### What this task involves
Could you give back the whole listing exactly as written?
____________
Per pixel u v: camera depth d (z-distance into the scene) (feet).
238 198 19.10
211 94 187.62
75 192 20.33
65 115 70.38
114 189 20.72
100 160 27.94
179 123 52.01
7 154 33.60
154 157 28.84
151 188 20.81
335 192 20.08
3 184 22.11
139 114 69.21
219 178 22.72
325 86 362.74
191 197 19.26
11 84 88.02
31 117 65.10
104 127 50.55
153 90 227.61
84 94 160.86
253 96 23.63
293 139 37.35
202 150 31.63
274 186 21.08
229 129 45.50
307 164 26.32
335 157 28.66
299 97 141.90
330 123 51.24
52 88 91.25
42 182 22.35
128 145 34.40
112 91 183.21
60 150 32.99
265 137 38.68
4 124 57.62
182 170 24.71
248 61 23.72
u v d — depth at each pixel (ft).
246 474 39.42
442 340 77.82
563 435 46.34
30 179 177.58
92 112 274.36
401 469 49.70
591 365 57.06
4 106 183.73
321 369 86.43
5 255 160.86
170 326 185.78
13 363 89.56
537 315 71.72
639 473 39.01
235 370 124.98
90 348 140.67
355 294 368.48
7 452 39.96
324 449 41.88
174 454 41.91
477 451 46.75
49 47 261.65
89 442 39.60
____________
### Final answer
Per pixel u v: camera depth d (z-distance into the scene) (feet).
238 198 19.10
211 94 187.62
75 192 20.33
65 115 70.38
114 189 20.72
100 160 27.94
179 123 52.01
7 154 33.60
154 157 28.84
151 188 20.81
335 192 20.08
3 184 22.11
139 114 69.21
219 178 22.72
325 86 362.74
191 197 19.26
11 84 88.02
31 117 65.10
104 127 50.55
153 90 227.61
84 94 160.86
253 96 23.63
293 139 37.35
202 150 31.63
274 186 21.08
229 129 45.50
307 164 26.32
335 157 28.66
299 97 141.90
330 123 51.24
52 88 91.25
42 182 22.35
128 145 34.40
112 91 183.21
60 150 32.99
265 137 38.68
4 124 57.62
182 170 24.71
248 61 23.72
u v d — depth at each pixel (ft).
246 474 39.42
442 340 77.82
563 435 46.34
30 179 177.58
92 112 274.36
401 469 49.70
591 365 57.06
4 106 183.73
321 369 86.43
5 255 160.86
170 326 185.78
13 363 89.56
537 315 71.72
639 473 39.01
235 370 124.98
90 348 140.67
355 294 368.48
7 452 39.96
324 449 41.88
174 454 41.91
477 451 46.75
49 47 261.65
89 442 39.60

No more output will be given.